▶ [Work to complete]
Copy every line that holds the string "forms" from the data below.

Saved entries
_ _ _ _

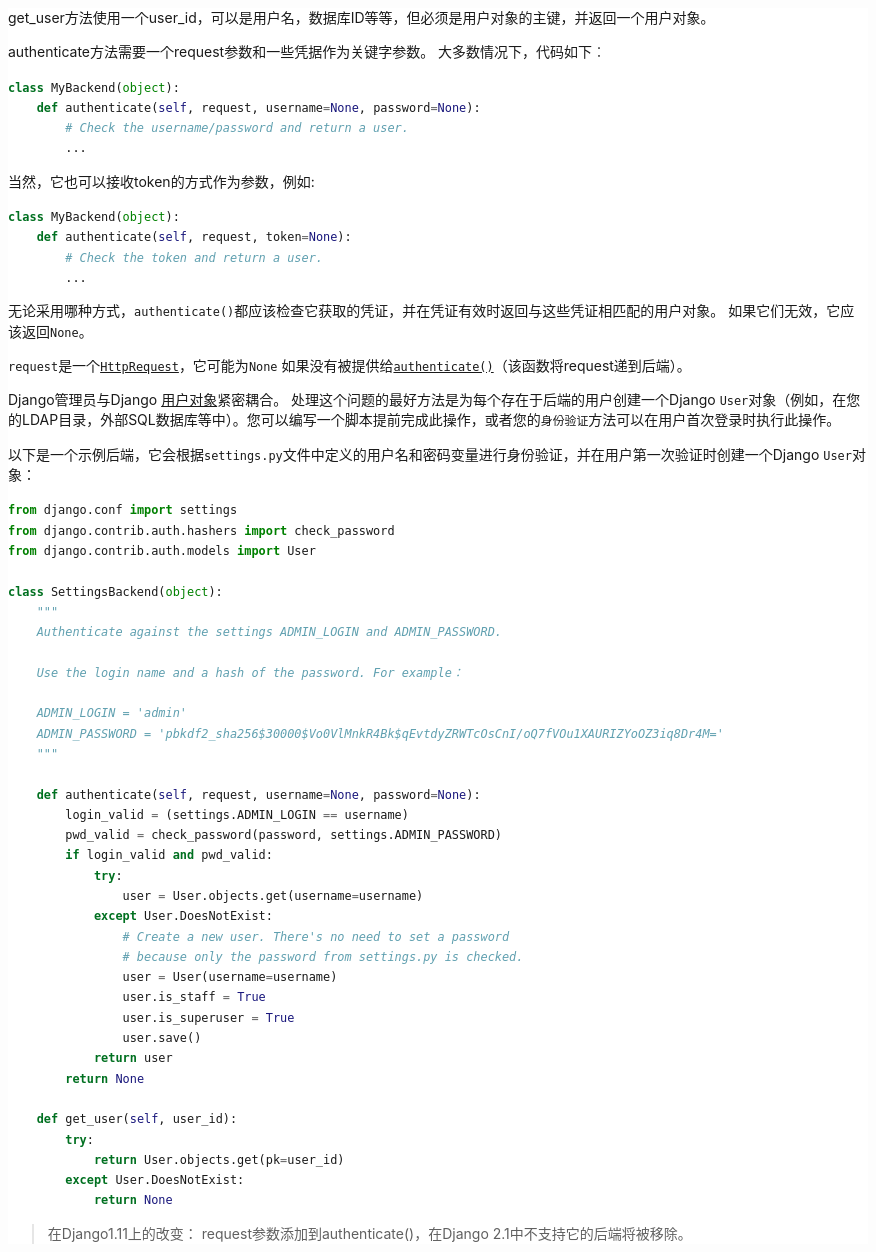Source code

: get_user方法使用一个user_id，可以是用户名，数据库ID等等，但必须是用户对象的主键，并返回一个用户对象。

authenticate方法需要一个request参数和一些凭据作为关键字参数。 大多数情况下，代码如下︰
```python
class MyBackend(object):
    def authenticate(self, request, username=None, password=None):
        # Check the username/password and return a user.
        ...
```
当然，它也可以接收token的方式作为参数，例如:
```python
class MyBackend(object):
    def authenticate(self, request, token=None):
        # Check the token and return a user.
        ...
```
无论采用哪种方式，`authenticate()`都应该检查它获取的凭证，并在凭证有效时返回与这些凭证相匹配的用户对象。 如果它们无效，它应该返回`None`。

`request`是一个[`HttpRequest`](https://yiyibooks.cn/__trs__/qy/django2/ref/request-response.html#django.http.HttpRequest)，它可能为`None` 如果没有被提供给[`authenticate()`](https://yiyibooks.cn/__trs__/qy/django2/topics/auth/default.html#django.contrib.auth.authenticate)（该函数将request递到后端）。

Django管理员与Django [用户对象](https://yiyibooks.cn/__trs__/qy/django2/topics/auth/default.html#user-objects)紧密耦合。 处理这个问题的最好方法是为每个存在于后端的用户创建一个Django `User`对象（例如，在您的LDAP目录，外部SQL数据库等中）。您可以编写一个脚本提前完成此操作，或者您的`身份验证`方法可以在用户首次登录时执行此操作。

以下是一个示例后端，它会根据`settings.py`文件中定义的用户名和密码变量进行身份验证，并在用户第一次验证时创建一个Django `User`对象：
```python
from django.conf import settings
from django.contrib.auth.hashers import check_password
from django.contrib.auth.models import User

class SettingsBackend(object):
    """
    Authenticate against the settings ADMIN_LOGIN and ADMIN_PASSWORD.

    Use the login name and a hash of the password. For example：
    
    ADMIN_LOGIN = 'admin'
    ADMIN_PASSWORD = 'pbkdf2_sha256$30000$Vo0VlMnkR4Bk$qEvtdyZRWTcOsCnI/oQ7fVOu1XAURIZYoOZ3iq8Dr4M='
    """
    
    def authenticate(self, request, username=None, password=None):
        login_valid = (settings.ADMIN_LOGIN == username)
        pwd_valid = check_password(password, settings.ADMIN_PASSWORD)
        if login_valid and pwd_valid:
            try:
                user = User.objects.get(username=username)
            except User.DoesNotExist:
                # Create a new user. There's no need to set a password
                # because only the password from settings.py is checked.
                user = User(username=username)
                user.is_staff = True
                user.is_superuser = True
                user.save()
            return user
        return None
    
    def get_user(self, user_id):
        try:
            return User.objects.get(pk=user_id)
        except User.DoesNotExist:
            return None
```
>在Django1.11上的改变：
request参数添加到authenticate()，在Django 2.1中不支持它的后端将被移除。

_ _ _ _

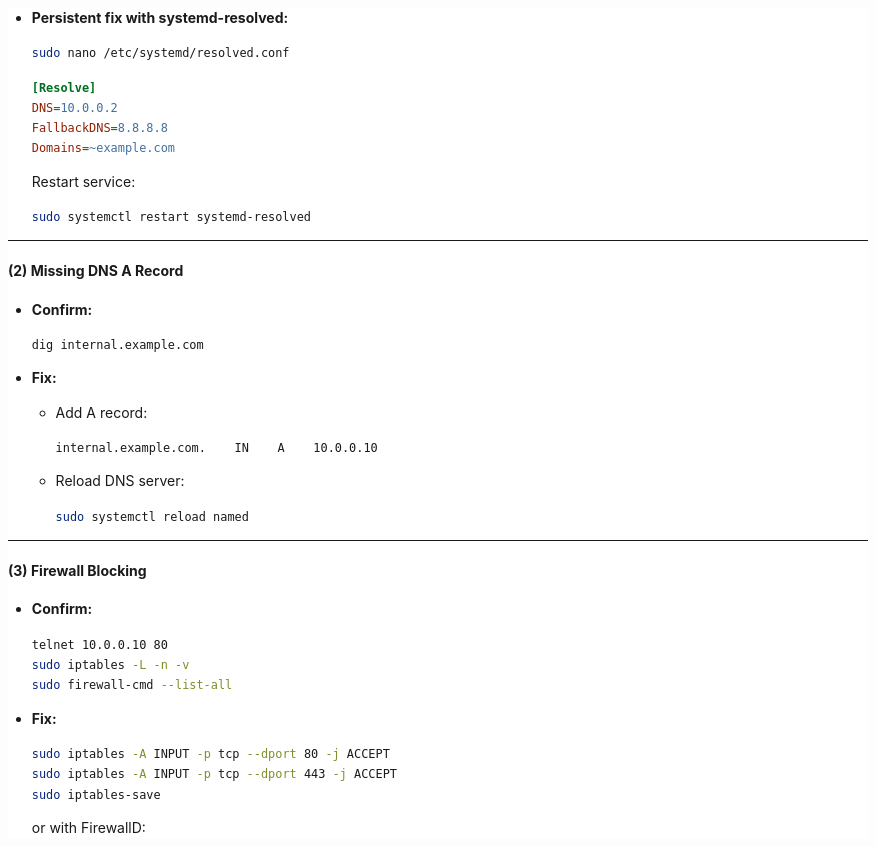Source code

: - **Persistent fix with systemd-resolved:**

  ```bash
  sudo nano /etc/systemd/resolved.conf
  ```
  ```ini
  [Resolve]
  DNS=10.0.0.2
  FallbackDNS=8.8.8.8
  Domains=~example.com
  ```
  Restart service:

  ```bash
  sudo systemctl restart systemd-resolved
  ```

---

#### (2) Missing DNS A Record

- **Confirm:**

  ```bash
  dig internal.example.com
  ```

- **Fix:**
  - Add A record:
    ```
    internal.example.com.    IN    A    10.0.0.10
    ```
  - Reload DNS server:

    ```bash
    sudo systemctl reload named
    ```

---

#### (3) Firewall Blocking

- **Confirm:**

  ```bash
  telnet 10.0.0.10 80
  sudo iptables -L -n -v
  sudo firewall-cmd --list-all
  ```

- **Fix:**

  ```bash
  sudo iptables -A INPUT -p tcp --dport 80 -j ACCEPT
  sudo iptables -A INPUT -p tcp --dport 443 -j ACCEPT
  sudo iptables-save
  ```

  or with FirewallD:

_ _ _ _

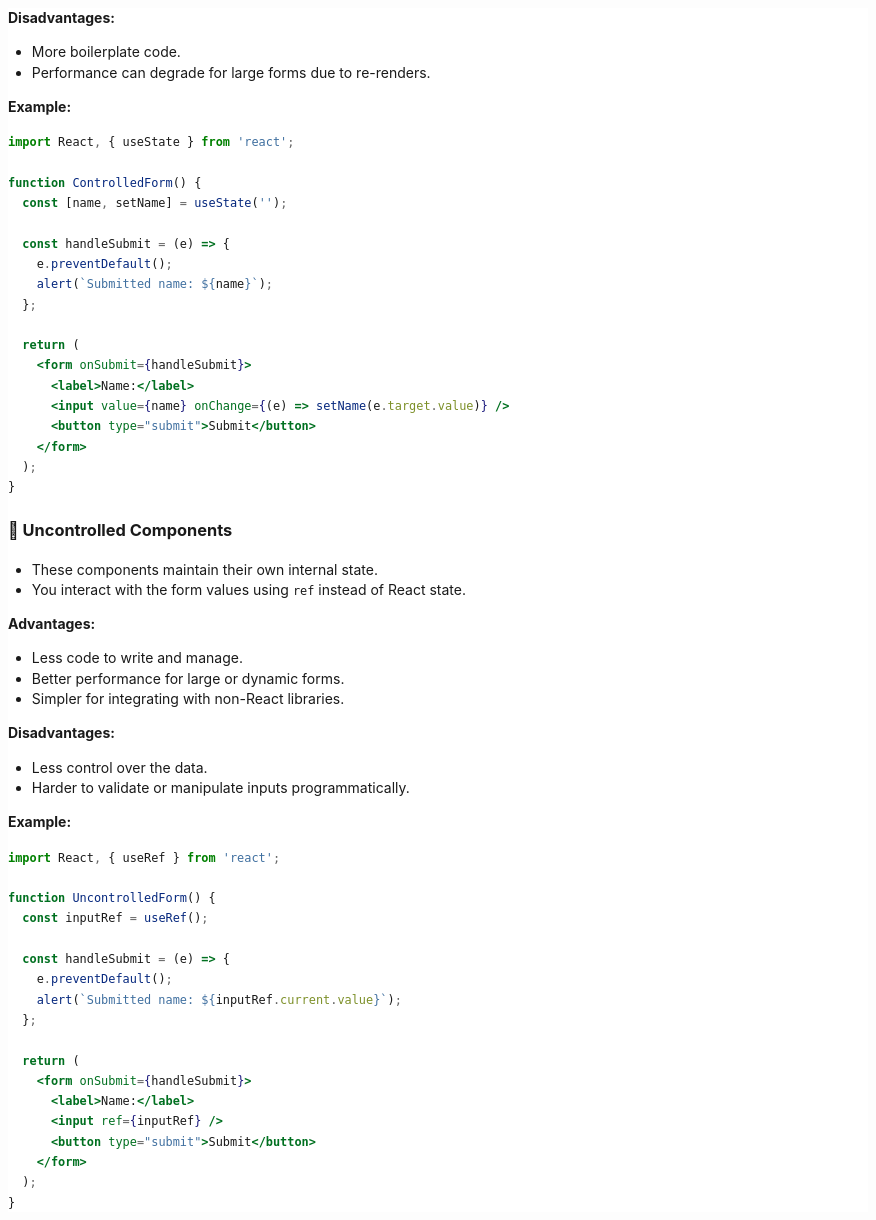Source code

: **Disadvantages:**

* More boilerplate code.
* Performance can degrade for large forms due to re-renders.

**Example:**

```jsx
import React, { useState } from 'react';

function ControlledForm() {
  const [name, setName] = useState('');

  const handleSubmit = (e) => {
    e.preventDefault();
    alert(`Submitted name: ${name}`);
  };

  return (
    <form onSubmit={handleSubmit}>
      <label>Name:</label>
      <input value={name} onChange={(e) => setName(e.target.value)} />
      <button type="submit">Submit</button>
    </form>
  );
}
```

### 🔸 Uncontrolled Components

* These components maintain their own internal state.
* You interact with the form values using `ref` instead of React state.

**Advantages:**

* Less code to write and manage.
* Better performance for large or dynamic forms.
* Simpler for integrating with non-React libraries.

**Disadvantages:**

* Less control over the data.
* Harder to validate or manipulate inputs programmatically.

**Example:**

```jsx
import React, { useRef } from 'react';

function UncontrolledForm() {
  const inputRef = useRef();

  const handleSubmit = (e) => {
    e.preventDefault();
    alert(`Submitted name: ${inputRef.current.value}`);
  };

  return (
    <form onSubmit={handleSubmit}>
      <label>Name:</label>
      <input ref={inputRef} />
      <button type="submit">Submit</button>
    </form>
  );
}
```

_ _ _ _

▶ [Task solution]
* Performance can degrade for large forms due to re-renders.
* Better performance for large or dynamic forms.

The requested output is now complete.